Later this year the Government is introducing the requirement for compulsory Early Conciliation in employment disputes, in an effort to get employment claims settled before they clutter up the Employment Tribunals. The proposed scheme is contained within the Enterprise and Regulatory Reform Bill (which is now in the House of Lords) and provides that prospective claimants (subject to a limited number of exceptions) won’t be able to bring a claim before the Employment Tribunal without first going through a formal Compulsory Conciliation process.
Note to any secret agents out there: if you happen to be bringing a claim against the Security Service, you are not required to engage in the Compulsory Conciliation process.

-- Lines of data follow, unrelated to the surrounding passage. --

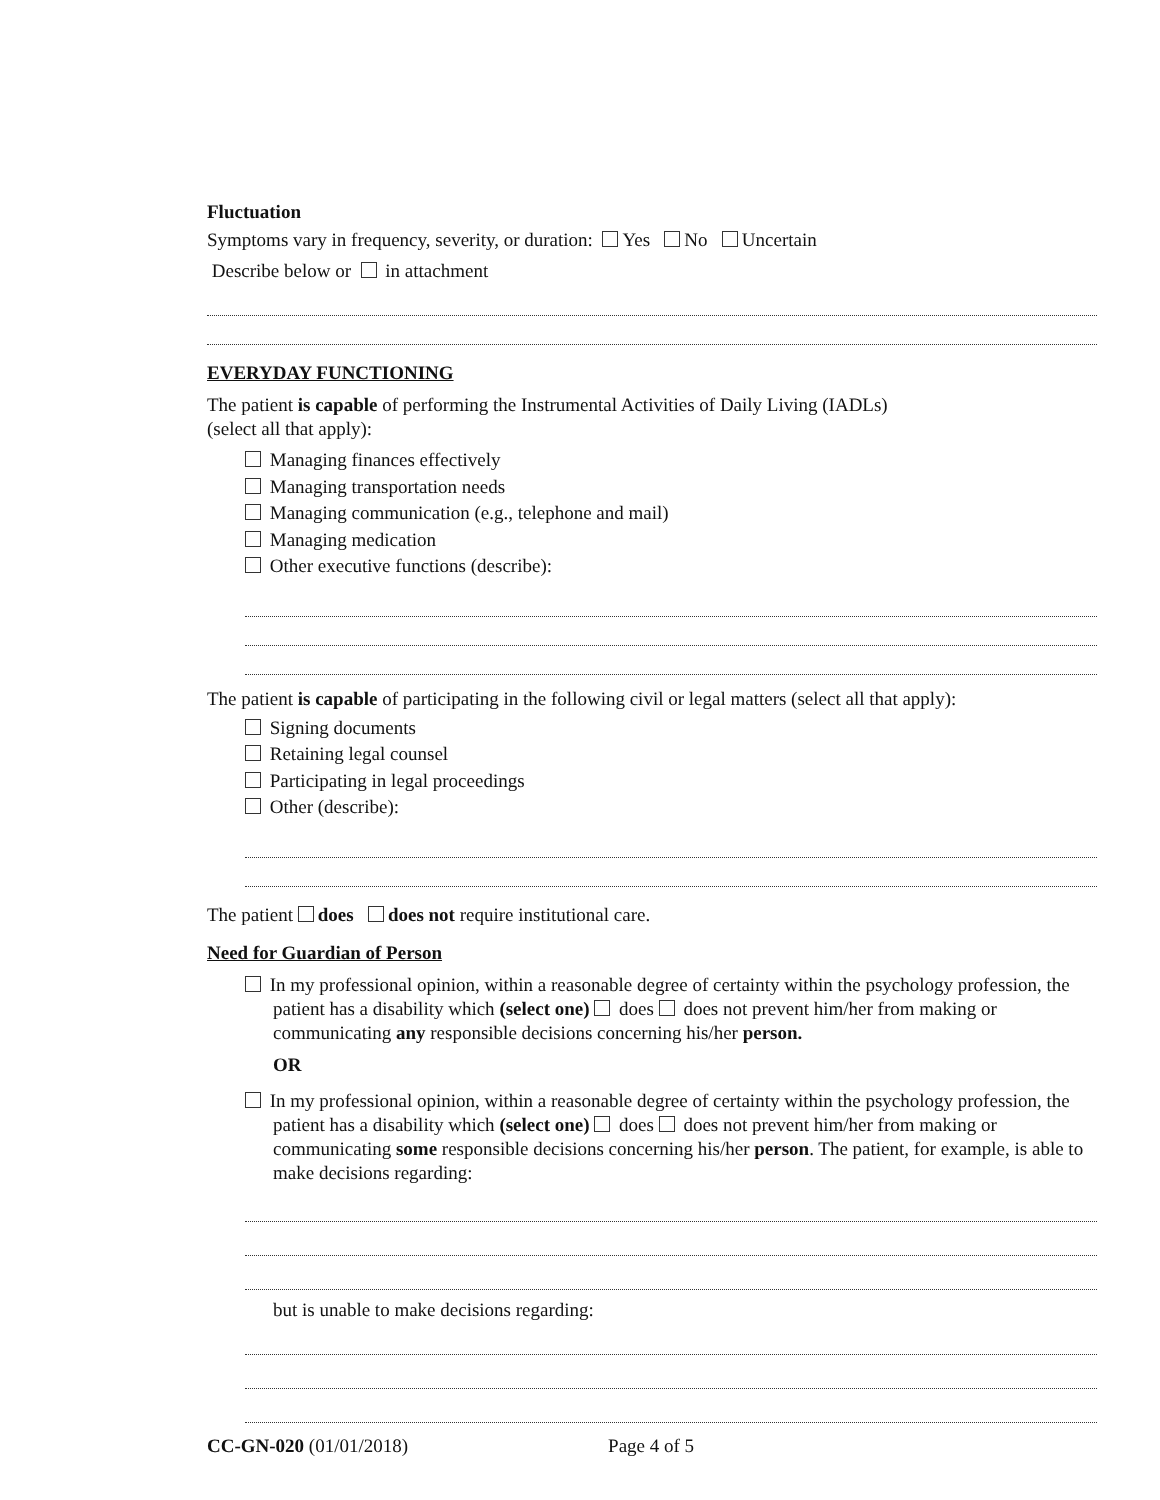Fluctuation
Symptoms vary in frequency, severity, or duration: Yes No Uncertain
Describe below or in attachment
EVERYDAY FUNCTIONING
The patient is capable of performing the Instrumental Activities of Daily Living (IADLs)
(select all that apply):
Managing finances effectively
Managing transportation needs
Managing communication (e.g., telephone and mail)
Managing medication
Other executive functions (describe):
The patient is capable of participating in the following civil or legal matters (select all that apply):
Signing documents
Retaining legal counsel
Participating in legal proceedings
Other (describe):
The patient does does not require institutional care.
Need for Guardian of Person
In my professional opinion, within a reasonable degree of certainty within the psychology profession, the patient has a disability which (select one) does does not prevent him/her from making or communicating any responsible decisions concerning his/her person.
OR
In my professional opinion, within a reasonable degree of certainty within the psychology profession, the patient has a disability which (select one) does does not prevent him/her from making or communicating some responsible decisions concerning his/her person. The patient, for example, is able to make decisions regarding:
but is unable to make decisions regarding:
CC-GN-020 (01/01/2018) Page 4 of 5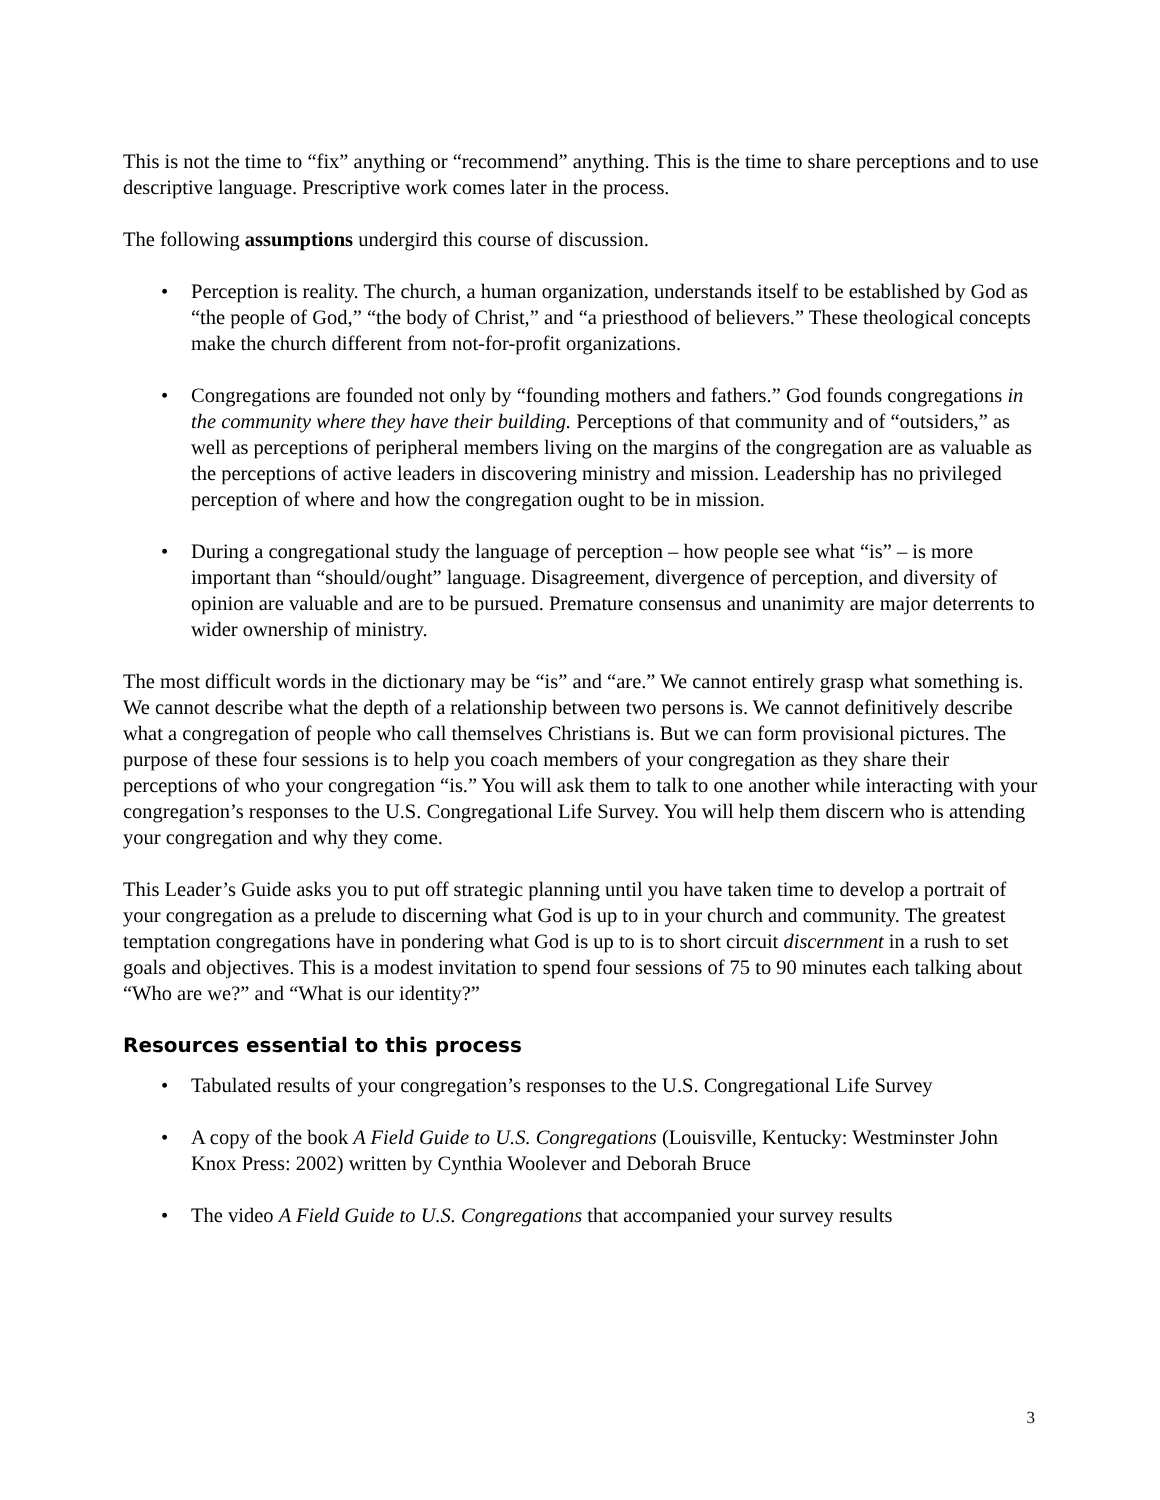This is not the time to “fix” anything or “recommend” anything. This is the time to share perceptions and to use descriptive language. Prescriptive work comes later in the process.
The following assumptions undergird this course of discussion.
Perception is reality. The church, a human organization, understands itself to be established by God as “the people of God,” “the body of Christ,” and “a priesthood of believers.” These theological concepts make the church different from not-for-profit organizations.
Congregations are founded not only by “founding mothers and fathers.” God founds congregations in the community where they have their building. Perceptions of that community and of “outsiders,” as well as perceptions of peripheral members living on the margins of the congregation are as valuable as the perceptions of active leaders in discovering ministry and mission. Leadership has no privileged perception of where and how the congregation ought to be in mission.
During a congregational study the language of perception – how people see what “is” – is more important than “should/ought” language. Disagreement, divergence of perception, and diversity of opinion are valuable and are to be pursued. Premature consensus and unanimity are major deterrents to wider ownership of ministry.
The most difficult words in the dictionary may be “is” and “are.” We cannot entirely grasp what something is. We cannot describe what the depth of a relationship between two persons is. We cannot definitively describe what a congregation of people who call themselves Christians is. But we can form provisional pictures. The purpose of these four sessions is to help you coach members of your congregation as they share their perceptions of who your congregation “is.” You will ask them to talk to one another while interacting with your congregation’s responses to the U.S. Congregational Life Survey. You will help them discern who is attending your congregation and why they come.
This Leader’s Guide asks you to put off strategic planning until you have taken time to develop a portrait of your congregation as a prelude to discerning what God is up to in your church and community. The greatest temptation congregations have in pondering what God is up to is to short circuit discernment in a rush to set goals and objectives. This is a modest invitation to spend four sessions of 75 to 90 minutes each talking about “Who are we?” and “What is our identity?”
Resources essential to this process
Tabulated results of your congregation’s responses to the U.S. Congregational Life Survey
A copy of the book A Field Guide to U.S. Congregations (Louisville, Kentucky: Westminster John Knox Press: 2002) written by Cynthia Woolever and Deborah Bruce
The video A Field Guide to U.S. Congregations that accompanied your survey results
3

Whilst the precise mechanism of the conciliation requirement is currently under consultation, it is proposed that there will be an ‘Early Conciliation’ form which a prospective claimant will have to submit to Acas. The form will require minimal information such as the name and contact details of both the claimant and the anticipated respondent. Once such a form is received by Acas, this will “stop the clock” on the time limit within which a claimant has to submit a claim before the Tribunal. A conciliation officer will then explore the possibility of a resolution to the issues arising over a time period of about a month. Whether or not a settlement is reached, the conciliation officer will issue a certificate confirming that the conciliation requirement has been complied with. If a settlement is not reached, once the conciliation officer has issued the certificate that the process has been completed (albeit unsuccessfully), the balance of the Claimant’s time limit for bringing a claim before the Employment Tribunal will then start to run again (“start the clock”).
As ever, we will dutifully keep you updated on the development of the Early Conciliation scheme and in the meantime, we are sharpening our pencils for disputes on the ‘stop the clock’ regime with the ghost of the statutory grievance and disciplinary procedures lurking in the shadows.